> _Exercise_:
Carry the court judgment on the land ownership dispute forward, starting right after its last sentence.
--- begin Article ---
9. On 19th July 1990, the plaintiff lodged an application for a freehold title for the lands. His application was supported by local witnesses from Impisanda village. In response to his application, the Land Titles Commission advised him that its decision of 02nd May 1987 was not quashed and it did not declare him as a traditional owner of the lands, nor did it quash the declaration made by the former Minister for Lands, Honourable Bebes Korowaro in the gazettal notice No 20 of 24th March 1984 under section 76 of the old Land Act (Ch 185). It further suggested if he wanted to register the lands in his name, he should do the following:
1. Get the first and second defendants to transfer their customary interest to him; or
2. Challenge the declaration made under section 76 of the old Land Act (Ch 185) by the former Minister Honourable Bebes Korowaro.
10. Following the advice from the Land Titles Commission, he approached the first and second defendants several times but each time, they refused. He then sought legal advice in relation to the second option. Following that, he went back to the village court and with the assistance of a Senior Magistrate at Wabag District Court and the Acting Assistant Registrar, a special court sitting at Keas village was convened to determine the customary ownership of the disputed portions of land. Local witnesses were called and confirmed that the plaintiff was the original traditional owner of these portions of land. The village court found in favour of the plaintiff. The village court decision was an oral one and later reduced into writing in the form of an advisory letter from the Senior District Court Magistrate dated 19th June 2000.
11. With it he made representation to then Minister for Lands Mr Pundari. Based on that letter, on 13th August 2000, Mr Pundari made a declaration pursuant to section 133 of the Land Act, 1996.
--- end Article ---
--- begin Extracted material ---
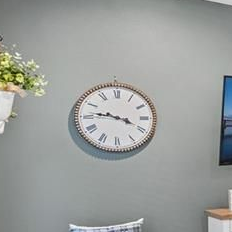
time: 3:46
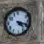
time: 4:18
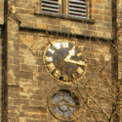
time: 1:16
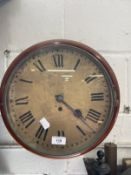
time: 4:22
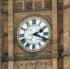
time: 2:18
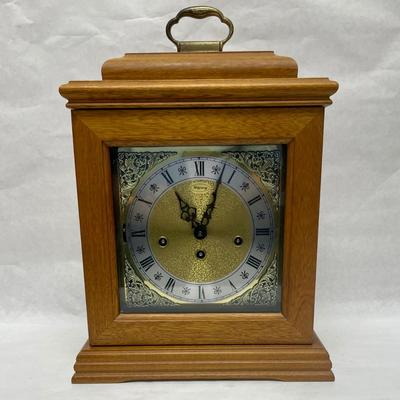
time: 11:03
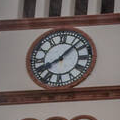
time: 8:07
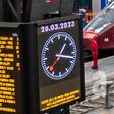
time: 1:17
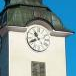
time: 10:41
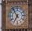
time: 6:54
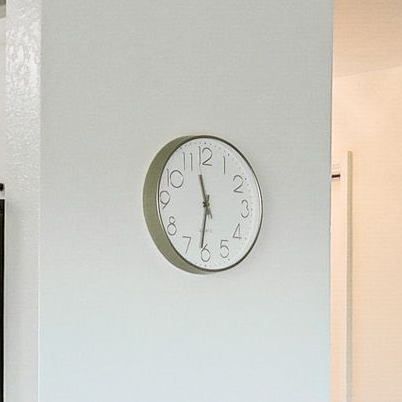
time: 11:31
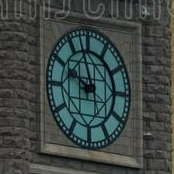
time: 9:57
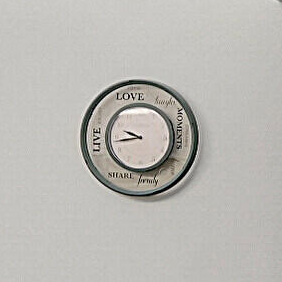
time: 9:42
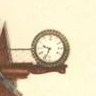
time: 9:34
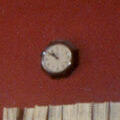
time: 10:51
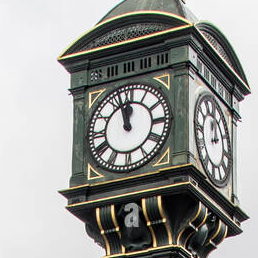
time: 11:57
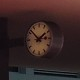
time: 1:52
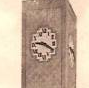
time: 9:20
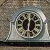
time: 6:00
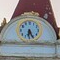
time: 6:25
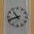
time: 10:41
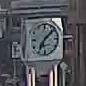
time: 7:08
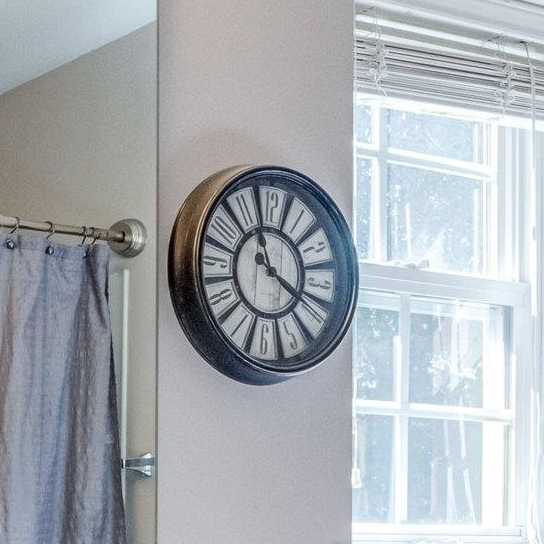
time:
--- end Extracted material ---
> _In response_:
1. by publishing a corrigendum revoking the gazettal notice No. 20 of 24th March 1984 by former Minister Honourable Bebes Korowaro; and
2. by publishing a fresh gazettal notice G145 of 16th November 2000 declaring the plaintiff as the new owner of the portions of land.
Parties' Submissions
12. In submissions, the plaintiff submitted the declaration by Mr Pundari gave him right of ownership, entry and occupation of the lands as he has been declared the original traditional owner. He submitted the declaration by Mr Pundari was based on the decision of Keas village court which had jurisdiction to hear customary landownership dispute pursuant to sections 36 and 43 of the Village Courts Act, 1989 and decided the dispute in his favour.
13. The first and second defendants contended otherwise. They submitted the subsequent declaration by Mr Pundari was wrong and invalid because first, Mr Pundari did not have power to go on to declare the plaintiff as the original traditional owner of the lands. Secondly, they submitted the Keas village court did not make any order in favour of the plaintiff and the said decision, the plaintiff has produced, is a fake one.
14. In any case, they submitted the Keas village court had no power to determine a customary land ownership dispute and in this case had no power to determine and award the lands to the plaintiff. If the plaintiff disputed ownership, he should have referred it to the land dispute courts for decision under the Land Disputes Settlement Act. For all these reasons, they submitted there were flaws in the declaration of Mr Pundari of 13th August 2000 and the Court should refuse the orders sought by the plaintiff.
Assessment of the Law and Evidence
15. Having considered the evidence and submissions of the parties, I am not satisfied the plaintiff is entitled to the reliefs sought in the originating summons for two main reasons.
16. First, it is apparent there is confusion in relation to the effect of the decision of the Chief Land Titles Commissioner of 30th October 1987. Therefore, it must be clarified at the outset for the benefit of the parties. It must be noted and appreciated by the parties that, the lands were previously government lands and when the former Minister for Lands Mr Korowaro declared them to be customary land in 1984, they ceased to be government lands and returned to customary lands.
17. Then, they were converted to freehold lands by virtue of the decision of the Land Titles Commission in 1987 on the application of the first and second defendants. At this point, the lands were changed to freehold lands and that meant that, they were no longer government lands and the declaration by the former Minister Mr Korowaro in 1984 no longer applied.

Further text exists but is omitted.